*** Opening of Exercise data ***
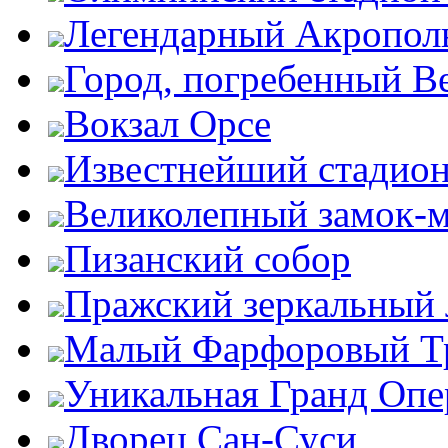
Легендарный Акропол
Город, погребенный В
Вокзал Орсе
Известнейший стадион
Великолепный замок-
Пизанский собор
Пражский зеркальный 
Малый Фарфоровый Т
Уникальная Гранд Опе
Дворец Сан-Суси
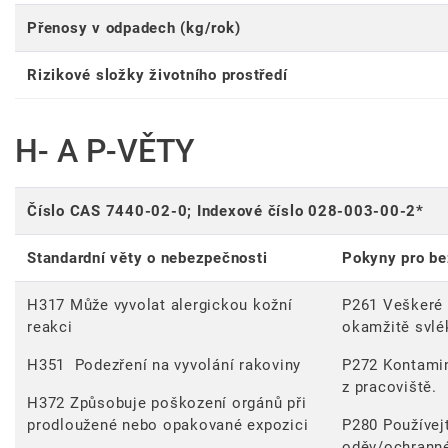
Přenosy v odpadech (kg/rok)
Rizikové složky životního prostředí
H- A P-VĚTY
Číslo CAS 7440-02-0; Indexové číslo 028-003-00-2*
Standardní věty o nebezpečnosti
Pokyny pro b
H317 Může vyvolat alergickou kožní
P261 Veškeré 
reakci
okamžitě svlé
H351 Podezření na vyvolání rakoviny
P272 Kontamin
z pracoviště.
H372 Způsobuje poškození orgánů při
prodloužené nebo opakované expozici
P280 Používej
oděv/ochranné 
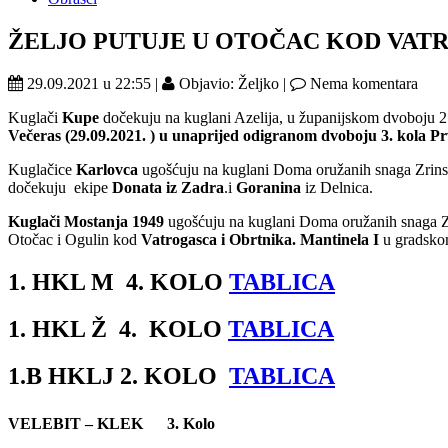
ŽELJO PUTUJE U OTOČAC KOD VAT
29.09.2021 u 22:55 |
Objavio: Željko |
Nema komentara
Kuglači
Kupe
dočekuju na kuglani Azelija, u županijskom dvoboju 2
Večeras (29.09.2021. ) u unaprijed odigranom dvoboju 3. kola Prv
Kuglačice
Karlovca
ugošćuju na kuglani Doma oružanih snaga Zrinski
dočekuju ekipe
Donata iz Zadra
.i
Goranina
iz Delnica.
Kuglači Mostanja 1949
ugošćuju na kuglani Doma oružanih snaga Z
Otočac i Ogulin kod
Vatrogasca i Obrtnika. Mantinela I
u gradsko
1. HKL M 4. KOLO
TABLICA
1. HKL Ž 4. KOLO
TABLICA
1.B HKLJ 2. KOLO
TABLICA
VELEBIT – KLEK 3. Kolo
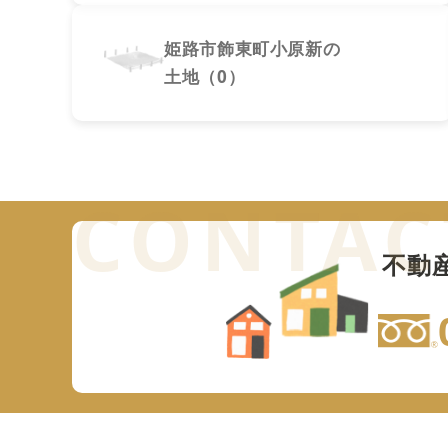
姫路市飾東町小原新の
土地（0）
不動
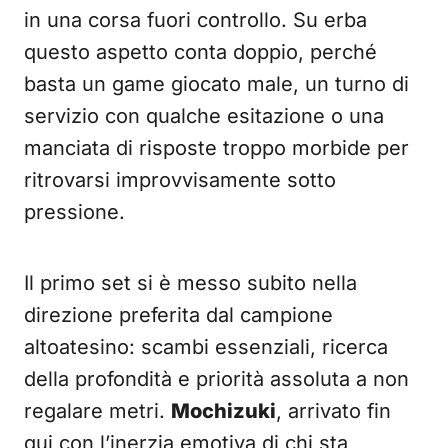
in una corsa fuori controllo. Su erba
questo aspetto conta doppio, perché
basta un game giocato male, un turno di
servizio con qualche esitazione o una
manciata di risposte troppo morbide per
ritrovarsi improvvisamente sotto
pressione.
Il primo set si è messo subito nella
direzione preferita dal campione
altoatesino: scambi essenziali, ricerca
della profondità e priorità assoluta a non
regalare metri.
Mochizuki
, arrivato fin
qui con l’inerzia emotiva di chi sta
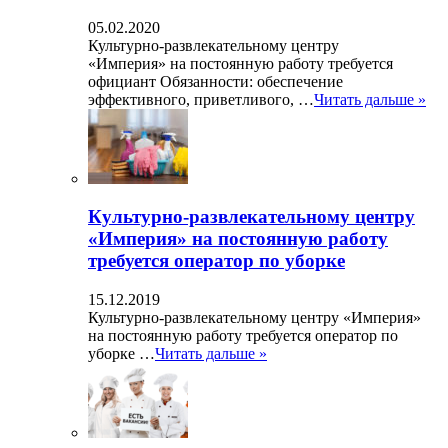
05.02.2020
Культурно-развлекательному центру
«Империя» на постоянную работу требуется
официант Обязанности: обеспечение
эффективного, приветливого, …
Читать дальше »
Культурно-развлекательному центру
«Империя» на постоянную работу
требуется оператор по уборке
15.12.2019
Культурно-развлекательному центру «Империя»
на постоянную работу требуется оператор по
уборке …
Читать дальше »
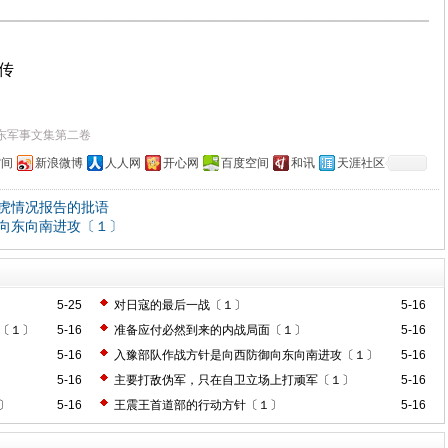
上传
东军事文集第二卷
空间
新浪微博
人人网
开心网
百度空间
和讯
天涯社区
虎情况报告的批语
向东向南进攻〔１〕
5-25
对日寇的最后一战〔１〕
5-16
〔１〕
5-16
准备应付必然到来的内战局面〔１〕
5-16
5-16
入豫部队作战方针是向西防御向东向南进攻〔１〕
5-16
5-16
主要打敌伪军，只在自卫立场上打顽军〔１〕
5-16
〕
5-16
王震王首道部的行动方针〔１〕
5-16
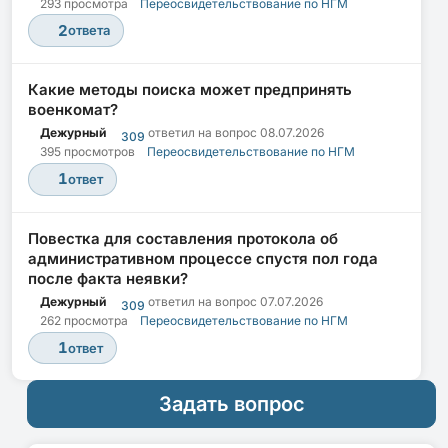
293 просмотра
Переосвидетельствование по НГМ
2
ответа
Какие методы поиска может предпринять
военкомат?
Дежурный
ответил на вопрос
08.07.2026
309
395 просмотров
Переосвидетельствование по НГМ
1
ответ
Повестка для составления протокола об
административном процессе спустя пол года
после факта неявки?
Дежурный
ответил на вопрос
07.07.2026
309
262 просмотра
Переосвидетельствование по НГМ
1
ответ
Задать вопрос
*** Close of Exercise data ***
Assignment - Please take the lines from the beginning of the data above through the line holding "in una corsa fuori controllo. Su erba" and transcribe them exactly, without any pictures.

Result for this task -
Легендарный Акропол
Город, погребенный В
Вокзал Орсе
Известнейший стадион
Великолепный замок-
Пизанский собор
Пражский зеркальный 
Малый Фарфоровый Т
Уникальная Гранд Опе
Дворец Сан-Суси
Přenosy v odpadech (kg/rok)
Rizikové složky životního prostředí
H- A P-VĚTY
Číslo CAS 7440-02-0; Indexové číslo 028-003-00-2*
Standardní věty o nebezpečnosti
Pokyny pro b
H317 Může vyvolat alergickou kožní
P261 Veškeré 
reakci
okamžitě svlé
H351 Podezření na vyvolání rakoviny
P272 Kontamin
z pracoviště.
H372 Způsobuje poškození orgánů při
prodloužené nebo opakované expozici
P280 Používej
oděv/ochranné 
ŽELJO PUTUJE U OTOČAC KOD VAT
29.09.2021 u 22:55 |
Objavio: Željko |
Nema komentara
Kuglači
Kupe
dočekuju na kuglani Azelija, u županijskom dvoboju 2
Večeras (29.09.2021. ) u unaprijed odigranom dvoboju 3. kola Prv
Kuglačice
Karlovca
ugošćuju na kuglani Doma oružanih snaga Zrinski
dočekuju ekipe
Donata iz Zadra
.i
Goranina
iz Delnica.
Kuglači Mostanja 1949
ugošćuju na kuglani Doma oružanih snaga Z
Otočac i Ogulin kod
Vatrogasca i Obrtnika. Mantinela I
u gradsko
1. HKL M 4. KOLO
TABLICA
1. HKL Ž 4. KOLO
TABLICA
1.B HKLJ 2. KOLO
TABLICA
VELEBIT – KLEK 3. Kolo
姫路市飾東町小原新の
土地（0）
不動
in una corsa fuori controllo. Su erba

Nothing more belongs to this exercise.